### Stored data ###

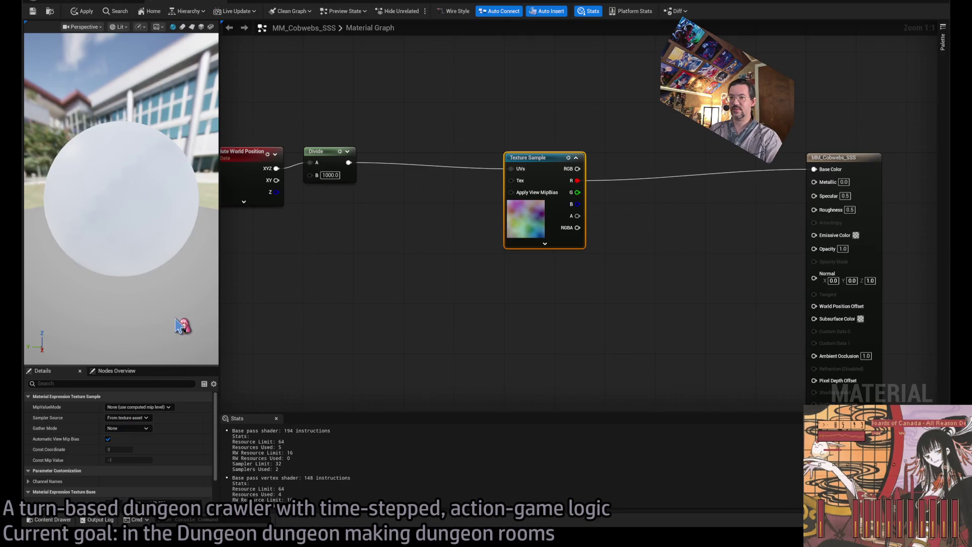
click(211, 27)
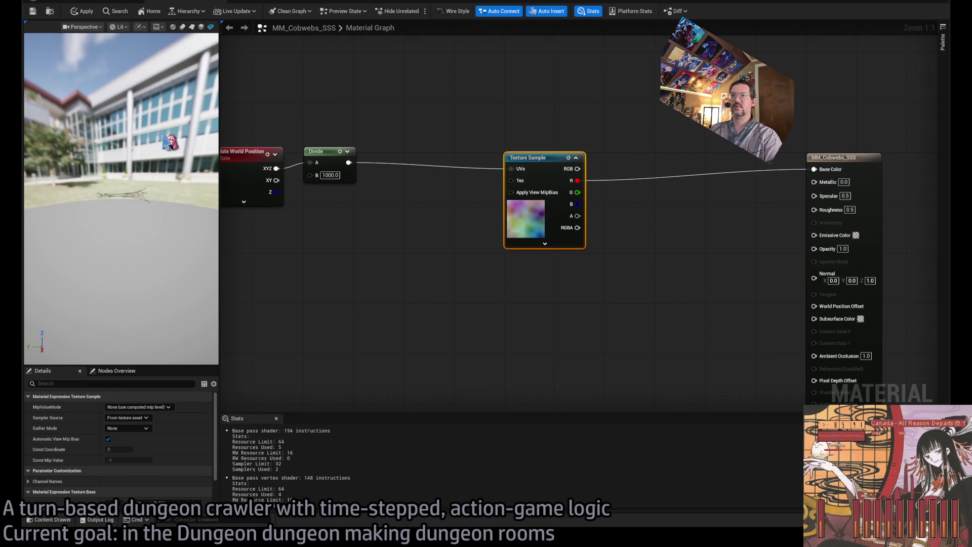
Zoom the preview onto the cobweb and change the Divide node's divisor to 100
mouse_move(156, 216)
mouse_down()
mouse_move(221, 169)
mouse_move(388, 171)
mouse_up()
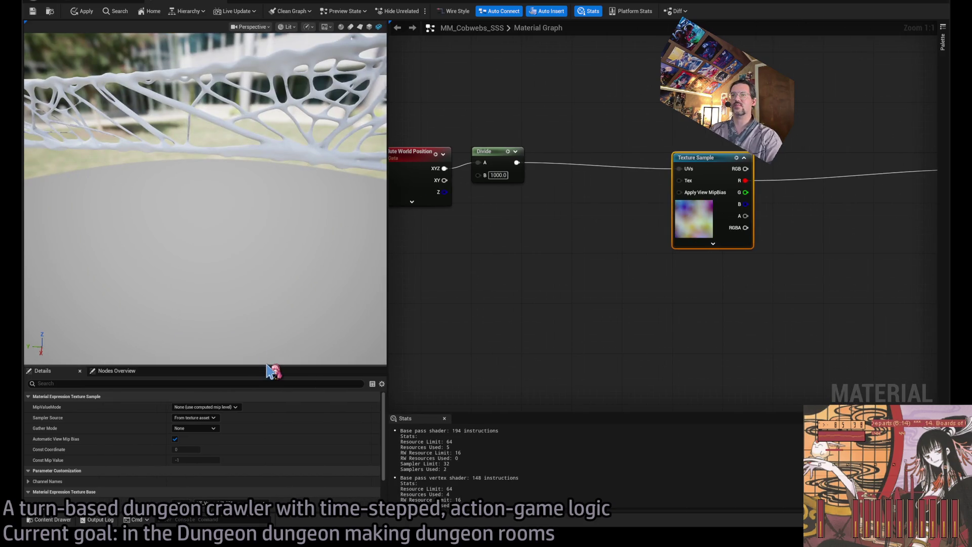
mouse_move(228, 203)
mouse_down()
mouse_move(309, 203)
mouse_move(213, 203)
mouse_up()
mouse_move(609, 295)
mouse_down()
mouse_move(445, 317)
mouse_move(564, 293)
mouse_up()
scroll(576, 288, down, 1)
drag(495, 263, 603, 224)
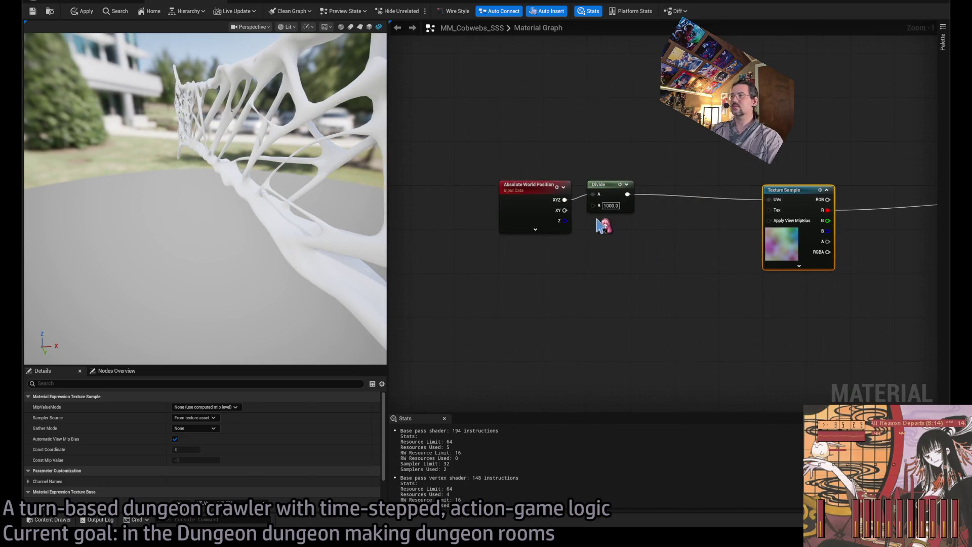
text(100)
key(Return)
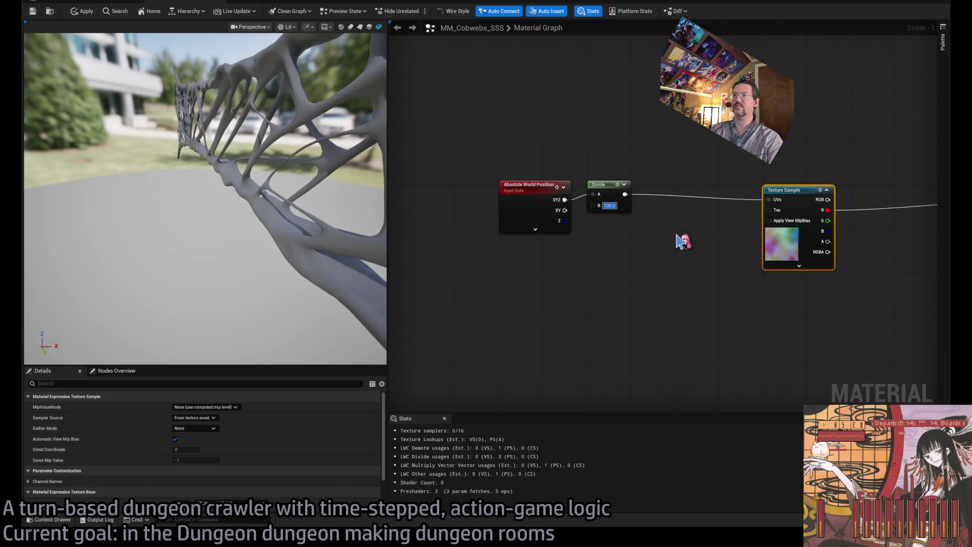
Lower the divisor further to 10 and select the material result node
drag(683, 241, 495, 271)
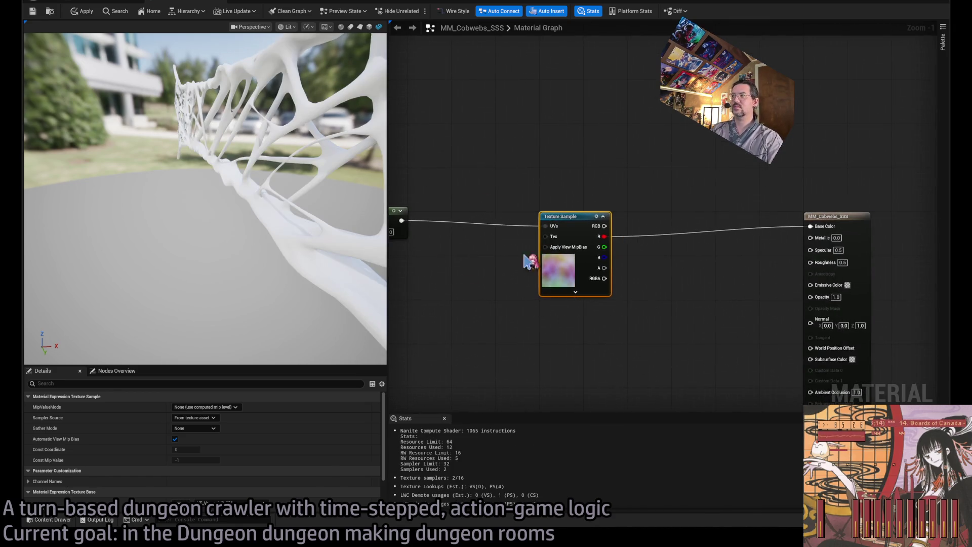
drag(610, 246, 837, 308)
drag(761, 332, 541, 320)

###

Exercise: Throughout the listing, how many lines contain the string "divisor"? Give the number on its own.

Written answer: 2